The fruits of the spirit are love, joy, peace, patience, gentleness, goodness, faith, kindness, and self-control. While empathy is not explicitly mentioned, it is far easier to imagine it as part of the list than "adroitness at factual recall" or "tendency to lash out violently upon provocation." Those are the traits that Jesus' presence within us provides, whether we are male or female, and yet they look nothing like the masculinity that our culture lauds, or that you laud in the chapter I am discussing. They are the traits that, as wives, sisters, mothers, daughters, and friends, we should seek to encourage and admire in the men around us. In many ways, taking on those traits in a world that demands the exact opposite from men for them to be "real men" is a greater challenge than avoiding the temptations of sex and lust. And yet, the battle against lust is given so much more attention and validation than the battle to enact the fruits in a culture that asks men to deny those very traits. That is why I cannot help but think that many of your complaints in that chapter have less to do with either a desire to improve marriage relationships or a true contemplation of Christian manhood but rather a desire to grind axes with feminists and liberals and to encourage your readers to adopt right-wing views about gender, regardless of how well they actually conform to the example and teachings of Jesus.
I thank God that Jesus not only revealed God's amazing love to us, but also freed us from the shackles of the identities set for us by the "principalities and powers," among them the institutions that tell men that they must be violent, quick to anger, aggressive, militant, and without empathy.

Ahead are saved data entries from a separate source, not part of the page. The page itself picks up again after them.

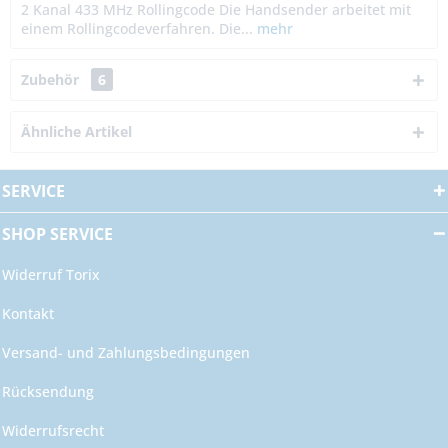
2 Kanal 433 MHz Rollingcode Die Handsender arbeitet mit
einem Rollingcodeverfahren. Die...
mehr
Zubehör
6
Ähnliche Artikel
SERVICE
SHOP SERVICE
Widerruf Torix
Kontakt
Versand- und Zahlungsbedingungen
Rücksendung
Widerrufsrecht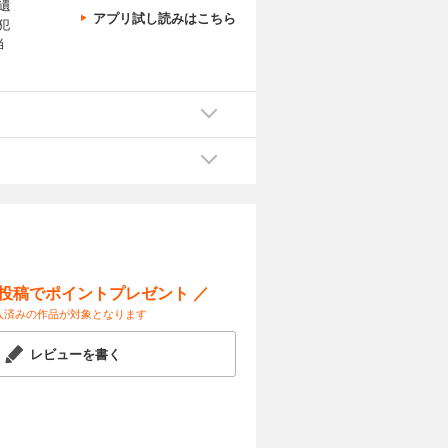
遺
アプリ試し読みはこちら
犯
当
ー投稿でポイントプレゼント ／
入済みの作品が対象となります
レビューを書く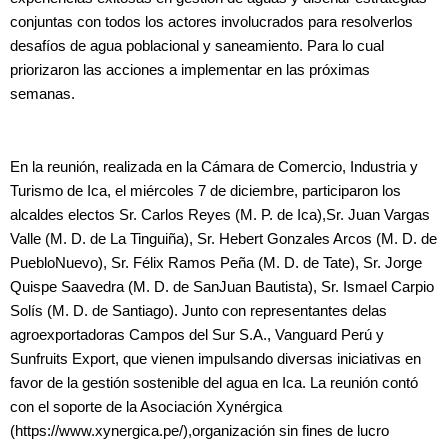
conjuntas con todos los actores involucrados para resolverlos
desafíos de agua poblacional y saneamiento. Para lo cual
priorizaron las acciones a implementar en las próximas
semanas.
En la reunión, realizada en la Cámara de Comercio, Industria y
Turismo de Ica, el miércoles 7 de diciembre, participaron los
alcaldes electos Sr. Carlos Reyes (M. P. de Ica),Sr. Juan Vargas
Valle (M. D. de La Tinguiña), Sr. Hebert Gonzales Arcos (M. D. de
PuebloNuevo), Sr. Félix Ramos Peña (M. D. de Tate), Sr. Jorge
Quispe Saavedra (M. D. de SanJuan Bautista), Sr. Ismael Carpio
Solís (M. D. de Santiago). Junto con representantes delas
agroexportadoras Campos del Sur S.A., Vanguard Perú y
Sunfruits Export, que vienen impulsando diversas iniciativas en
favor de la gestión sostenible del agua en Ica. La reunión contó
con el soporte de la Asociación Xynérgica
(https://www.xynergica.pe/),organización sin fines de lucro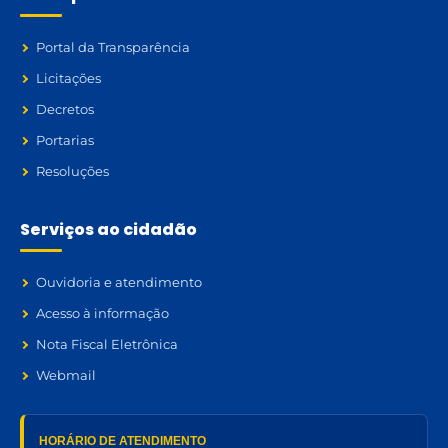
Portal da Transparência
Licitações
Decretos
Portarias
Resoluções
Serviços ao cidadão
Ouvidoria e atendimento
Acesso à informação
Nota Fiscal Eletrônica
Webmail
HORÁRIO DE ATENDIMENTO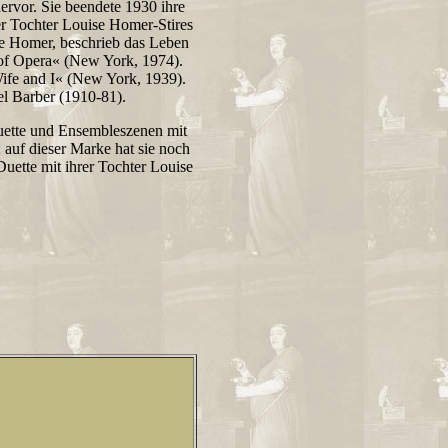
ervor. Sie beendete 1930 ihre
er Tochter Louise Homer-Stires
nne Homer, beschrieb das Leben
 of Opera« (New York, 1974).
ife and I« (New York, 1939).
l Barber (1910-81).
Duette und Ensembleszenen mit
; auf dieser Marke hat sie noch
uette mit ihrer Tochter Louise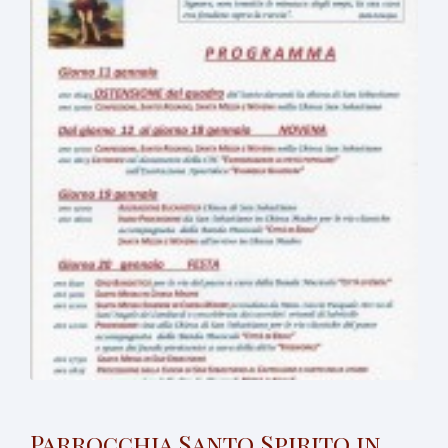
Parrocchia Santo Spirito in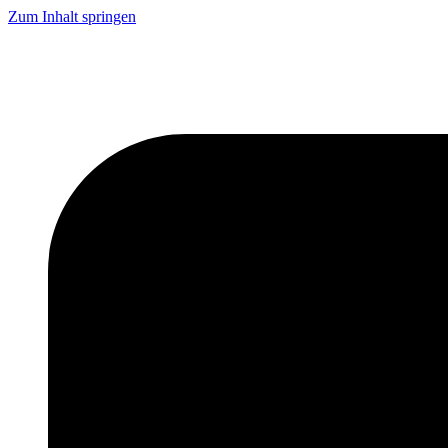
Zum Inhalt springen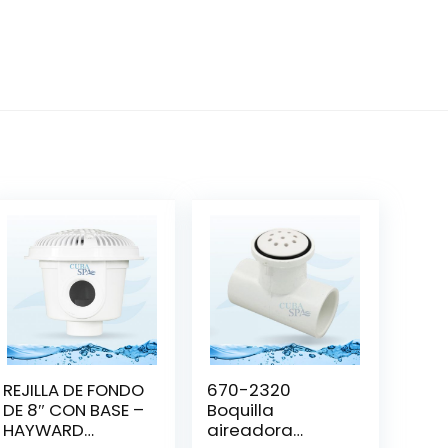
REJILLA DE FONDO
670-2320
DE 8″ CON BASE –
Boquilla
HAYWARD
aireadora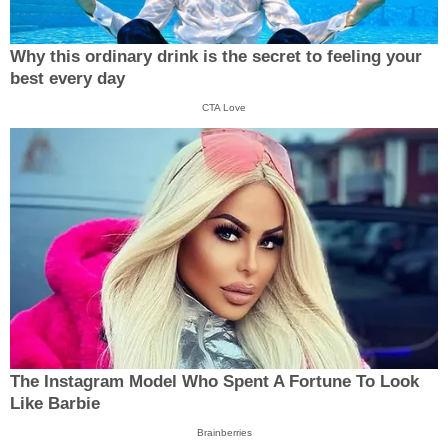
Why this ordinary drink is the secret to feeling your
best every day
CTA Love
The Instagram Model Who Spent A Fortune To Look
Like Barbie
Brainberries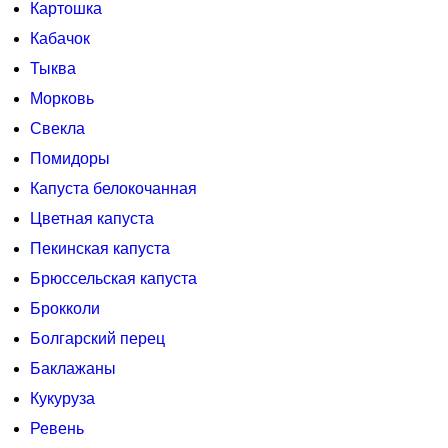
Картошка
Кабачок
Тыква
Морковь
Свекла
Помидоры
Капуста белокочанная
Цветная капуста
Пекинская капуста
Брюссельская капуста
Брокколи
Болгарский перец
Баклажаны
Кукуруза
Ревень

It is unfortunate that, today, the church--or at least some branches of it--is among the principalities and powers still promulgating those identities.
I pray that you take what I have written in the spirit it is intended, from someone who appreciates very much the work you have done and the wonderful advice you've given, but is deeply troubled by one particular section, in which I was left feeling like the spirit of grace and truth so evident in the rest of the book was lacking.